Dans “Pavane pour un poème perdu (puis retrouvé)”, Philippe Forest revient sur la mort de sa mère et sur la découverte d’un poème qu’il avait écrit pour elle à l’occasion de la fête des mères de 1971. Il s’agit en fait d’un texte de Maurice Carême, mais l’enquête sur soi-même, le rapport à l’écriture, au deuil, est plus important que cette découverte finale. “Le plagiat est l’enfance de la littérature.
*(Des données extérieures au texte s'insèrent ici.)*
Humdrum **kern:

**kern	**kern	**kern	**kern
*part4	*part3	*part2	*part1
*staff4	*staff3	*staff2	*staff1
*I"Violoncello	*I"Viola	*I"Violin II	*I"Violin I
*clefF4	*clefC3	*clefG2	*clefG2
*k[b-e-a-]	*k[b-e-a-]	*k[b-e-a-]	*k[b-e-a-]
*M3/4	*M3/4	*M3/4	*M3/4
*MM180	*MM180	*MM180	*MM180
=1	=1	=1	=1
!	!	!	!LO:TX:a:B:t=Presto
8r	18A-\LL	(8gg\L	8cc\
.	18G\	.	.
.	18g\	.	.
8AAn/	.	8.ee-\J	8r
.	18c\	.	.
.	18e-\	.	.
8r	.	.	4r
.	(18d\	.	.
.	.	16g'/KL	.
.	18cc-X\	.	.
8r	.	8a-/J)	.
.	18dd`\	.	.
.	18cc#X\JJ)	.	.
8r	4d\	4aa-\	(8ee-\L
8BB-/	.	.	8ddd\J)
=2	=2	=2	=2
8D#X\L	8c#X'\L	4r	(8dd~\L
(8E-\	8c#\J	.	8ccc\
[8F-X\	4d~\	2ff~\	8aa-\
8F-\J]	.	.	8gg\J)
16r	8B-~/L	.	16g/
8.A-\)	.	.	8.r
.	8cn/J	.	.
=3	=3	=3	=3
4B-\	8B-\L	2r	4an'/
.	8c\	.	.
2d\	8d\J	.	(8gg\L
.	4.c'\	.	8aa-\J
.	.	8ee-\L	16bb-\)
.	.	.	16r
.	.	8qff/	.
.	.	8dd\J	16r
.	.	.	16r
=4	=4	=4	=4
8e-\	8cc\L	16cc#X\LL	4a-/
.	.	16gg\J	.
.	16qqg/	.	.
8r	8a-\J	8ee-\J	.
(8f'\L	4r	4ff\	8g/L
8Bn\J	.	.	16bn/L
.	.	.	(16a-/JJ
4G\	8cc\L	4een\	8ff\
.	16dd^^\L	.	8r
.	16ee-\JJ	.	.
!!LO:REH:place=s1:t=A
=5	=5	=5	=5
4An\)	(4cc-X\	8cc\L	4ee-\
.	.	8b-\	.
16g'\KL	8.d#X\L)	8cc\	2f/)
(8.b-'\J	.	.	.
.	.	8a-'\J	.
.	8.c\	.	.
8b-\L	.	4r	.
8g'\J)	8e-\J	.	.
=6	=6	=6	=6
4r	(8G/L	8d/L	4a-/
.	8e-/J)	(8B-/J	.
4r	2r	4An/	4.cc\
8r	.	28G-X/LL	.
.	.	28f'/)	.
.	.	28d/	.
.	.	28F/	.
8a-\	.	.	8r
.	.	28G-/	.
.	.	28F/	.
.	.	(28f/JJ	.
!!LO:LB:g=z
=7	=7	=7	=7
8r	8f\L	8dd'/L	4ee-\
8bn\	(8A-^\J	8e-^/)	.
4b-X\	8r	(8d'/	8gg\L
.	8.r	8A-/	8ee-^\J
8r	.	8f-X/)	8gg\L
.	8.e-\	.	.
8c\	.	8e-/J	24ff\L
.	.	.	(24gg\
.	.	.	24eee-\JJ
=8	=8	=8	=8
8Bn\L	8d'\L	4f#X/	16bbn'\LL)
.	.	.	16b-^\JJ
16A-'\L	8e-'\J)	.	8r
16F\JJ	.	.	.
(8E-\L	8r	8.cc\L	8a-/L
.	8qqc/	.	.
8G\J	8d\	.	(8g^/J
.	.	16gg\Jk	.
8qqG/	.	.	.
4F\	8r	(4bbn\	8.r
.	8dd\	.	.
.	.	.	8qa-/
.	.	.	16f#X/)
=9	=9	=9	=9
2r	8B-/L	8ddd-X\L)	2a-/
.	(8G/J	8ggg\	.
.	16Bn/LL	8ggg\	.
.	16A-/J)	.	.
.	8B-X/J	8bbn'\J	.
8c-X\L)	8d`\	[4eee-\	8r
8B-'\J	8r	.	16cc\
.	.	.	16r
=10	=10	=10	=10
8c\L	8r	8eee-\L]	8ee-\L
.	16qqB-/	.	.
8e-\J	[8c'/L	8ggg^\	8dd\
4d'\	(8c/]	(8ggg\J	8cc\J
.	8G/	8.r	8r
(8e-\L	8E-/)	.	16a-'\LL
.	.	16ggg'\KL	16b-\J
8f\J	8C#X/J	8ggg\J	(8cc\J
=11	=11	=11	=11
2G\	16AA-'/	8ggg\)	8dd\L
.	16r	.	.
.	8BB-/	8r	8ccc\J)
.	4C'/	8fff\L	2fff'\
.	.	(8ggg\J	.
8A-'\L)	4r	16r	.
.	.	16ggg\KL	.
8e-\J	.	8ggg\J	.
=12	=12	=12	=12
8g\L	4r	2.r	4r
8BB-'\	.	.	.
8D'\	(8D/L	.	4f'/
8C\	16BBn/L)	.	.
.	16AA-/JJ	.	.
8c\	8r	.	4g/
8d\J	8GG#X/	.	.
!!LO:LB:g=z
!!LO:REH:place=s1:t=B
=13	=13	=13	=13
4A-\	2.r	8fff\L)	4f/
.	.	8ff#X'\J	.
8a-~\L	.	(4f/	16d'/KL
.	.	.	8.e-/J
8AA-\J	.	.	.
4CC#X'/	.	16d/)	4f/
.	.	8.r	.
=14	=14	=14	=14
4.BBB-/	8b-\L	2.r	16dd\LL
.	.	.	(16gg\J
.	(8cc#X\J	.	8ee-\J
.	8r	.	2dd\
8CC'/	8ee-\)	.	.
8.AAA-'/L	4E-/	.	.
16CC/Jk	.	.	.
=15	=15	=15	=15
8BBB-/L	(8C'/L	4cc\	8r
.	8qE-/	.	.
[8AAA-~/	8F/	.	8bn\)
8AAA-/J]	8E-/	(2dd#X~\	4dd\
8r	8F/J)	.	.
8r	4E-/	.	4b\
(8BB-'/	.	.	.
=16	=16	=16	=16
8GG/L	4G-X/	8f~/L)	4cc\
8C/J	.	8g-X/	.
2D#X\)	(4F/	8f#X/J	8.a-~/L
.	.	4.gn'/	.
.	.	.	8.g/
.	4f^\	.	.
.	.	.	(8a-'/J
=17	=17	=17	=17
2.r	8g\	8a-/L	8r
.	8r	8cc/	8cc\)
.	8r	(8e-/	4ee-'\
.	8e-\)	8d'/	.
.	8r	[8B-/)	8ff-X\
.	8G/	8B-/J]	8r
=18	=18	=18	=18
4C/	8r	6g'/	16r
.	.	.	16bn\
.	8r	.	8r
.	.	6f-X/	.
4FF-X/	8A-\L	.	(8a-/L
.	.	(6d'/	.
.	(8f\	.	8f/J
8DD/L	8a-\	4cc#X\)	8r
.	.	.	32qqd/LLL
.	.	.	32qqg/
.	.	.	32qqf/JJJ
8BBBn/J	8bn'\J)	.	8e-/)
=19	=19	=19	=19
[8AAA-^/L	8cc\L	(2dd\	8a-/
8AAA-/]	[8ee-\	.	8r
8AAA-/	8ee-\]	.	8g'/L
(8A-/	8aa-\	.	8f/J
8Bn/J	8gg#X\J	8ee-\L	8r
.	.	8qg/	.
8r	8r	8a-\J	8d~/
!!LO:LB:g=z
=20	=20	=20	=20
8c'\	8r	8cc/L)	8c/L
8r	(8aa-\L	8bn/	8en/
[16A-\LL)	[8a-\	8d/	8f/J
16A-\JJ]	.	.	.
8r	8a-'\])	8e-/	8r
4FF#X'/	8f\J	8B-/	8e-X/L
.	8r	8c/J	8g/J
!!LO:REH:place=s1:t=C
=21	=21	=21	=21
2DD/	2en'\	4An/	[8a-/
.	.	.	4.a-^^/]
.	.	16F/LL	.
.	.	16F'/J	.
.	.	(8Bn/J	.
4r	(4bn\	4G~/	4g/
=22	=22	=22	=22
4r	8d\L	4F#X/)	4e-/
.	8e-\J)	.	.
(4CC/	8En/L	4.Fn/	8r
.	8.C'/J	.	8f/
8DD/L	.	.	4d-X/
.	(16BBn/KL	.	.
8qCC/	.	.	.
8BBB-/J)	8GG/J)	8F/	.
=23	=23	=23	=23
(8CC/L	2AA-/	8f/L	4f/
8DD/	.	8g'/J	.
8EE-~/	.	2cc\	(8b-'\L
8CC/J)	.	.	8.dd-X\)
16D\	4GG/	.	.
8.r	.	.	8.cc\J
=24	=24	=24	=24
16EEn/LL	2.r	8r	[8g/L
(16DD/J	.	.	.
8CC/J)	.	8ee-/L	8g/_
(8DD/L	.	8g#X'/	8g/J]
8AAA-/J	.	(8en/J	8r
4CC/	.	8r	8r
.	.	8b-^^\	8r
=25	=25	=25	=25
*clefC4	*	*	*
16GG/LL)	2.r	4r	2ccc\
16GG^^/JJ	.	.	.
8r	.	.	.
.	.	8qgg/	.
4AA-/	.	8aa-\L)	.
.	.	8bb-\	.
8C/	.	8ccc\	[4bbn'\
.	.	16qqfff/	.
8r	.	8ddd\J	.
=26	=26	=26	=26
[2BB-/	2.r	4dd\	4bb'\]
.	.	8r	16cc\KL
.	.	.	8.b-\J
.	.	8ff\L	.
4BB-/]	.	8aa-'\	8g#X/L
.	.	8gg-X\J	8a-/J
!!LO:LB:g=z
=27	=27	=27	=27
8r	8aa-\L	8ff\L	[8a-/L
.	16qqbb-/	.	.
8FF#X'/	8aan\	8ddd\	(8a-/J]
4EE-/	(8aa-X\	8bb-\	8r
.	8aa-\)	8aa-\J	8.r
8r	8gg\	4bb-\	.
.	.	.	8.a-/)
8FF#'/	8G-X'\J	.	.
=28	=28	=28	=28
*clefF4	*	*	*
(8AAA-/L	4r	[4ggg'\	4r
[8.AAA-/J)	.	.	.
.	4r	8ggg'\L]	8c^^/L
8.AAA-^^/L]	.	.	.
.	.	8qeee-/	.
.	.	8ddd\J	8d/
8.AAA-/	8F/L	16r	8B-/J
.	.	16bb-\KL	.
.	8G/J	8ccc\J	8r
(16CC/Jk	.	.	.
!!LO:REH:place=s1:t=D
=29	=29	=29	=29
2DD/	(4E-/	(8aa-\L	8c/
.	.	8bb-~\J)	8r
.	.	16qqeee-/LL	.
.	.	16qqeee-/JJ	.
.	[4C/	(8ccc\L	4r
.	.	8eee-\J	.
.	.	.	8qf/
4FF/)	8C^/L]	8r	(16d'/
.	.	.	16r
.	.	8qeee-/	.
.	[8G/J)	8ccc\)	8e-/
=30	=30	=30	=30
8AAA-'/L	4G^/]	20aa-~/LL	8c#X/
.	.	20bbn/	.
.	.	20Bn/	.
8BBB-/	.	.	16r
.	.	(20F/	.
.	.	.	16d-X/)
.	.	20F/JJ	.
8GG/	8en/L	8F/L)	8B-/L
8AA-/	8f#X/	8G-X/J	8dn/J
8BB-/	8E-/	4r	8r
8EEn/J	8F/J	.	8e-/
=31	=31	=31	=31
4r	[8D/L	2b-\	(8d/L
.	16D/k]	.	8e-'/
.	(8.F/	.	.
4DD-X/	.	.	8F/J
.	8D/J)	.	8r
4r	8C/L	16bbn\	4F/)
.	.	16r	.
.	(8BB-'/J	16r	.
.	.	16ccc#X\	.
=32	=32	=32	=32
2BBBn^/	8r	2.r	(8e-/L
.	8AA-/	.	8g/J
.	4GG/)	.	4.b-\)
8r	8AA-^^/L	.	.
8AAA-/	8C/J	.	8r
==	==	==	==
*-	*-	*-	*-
Je ne suis pas loin de croire que, d’une certaine manière, mais d’une certaine manière seulement, il en dit la vérité. Les mêmes histoires nous viennent à tous de la vie, semblablement racontées autrefois dans le noir de la nuit, issues d’un passé si lointain qu’afin de grandir il faut l’avoir laissé derrière soi, soi-même renouant un jour le fil interrompu de ce récit oublié, reprenant le roman d’un autre et faisant comme s’il était le sien.”

Le troisième volet de la revue s’intitule “Écrire l’enfance” et contient des textes de Pierre Péju, Patrick Cabanel, Jean-Noël Blanc, Jean-Philippe Blondel, Valérie Zenatti, Grégoire Polet, Nathalie Kuperman, Gaëlle Obiégly et Geneviève Brisac, qui prennent la forme d’essais ou de fictions. Vient ensuite un texte expérimental de Jean-Claude Pinson, “Cachottière”, et en guise d’“épiphanies”, une contribution de François Bégaudeau, “Ce qu’animal sait”, sur ses expériences comme témoin de morts d’animaux, qui constituent une forme d’autobiographie express, du crabe au cochon, en passant par le caniche renversé devant une bande d’étudiants que ça amuse. S’insinue portant un “trouble persistant” : “Ce trouble sait quelque chose que je ne sais pas.”

L’intérêt de cette livraison de la NRF est bien de susciter à la lecture un “trouble” sur un sujet que l’on croit connaître, parce que l’enfance fait partie de l’“humaine condition”, et que les différents auteurs donnent à découvrir comme un continent toujours à explorer, chez soi ou chez les autres, chez soi comme un autre tout aussi bien.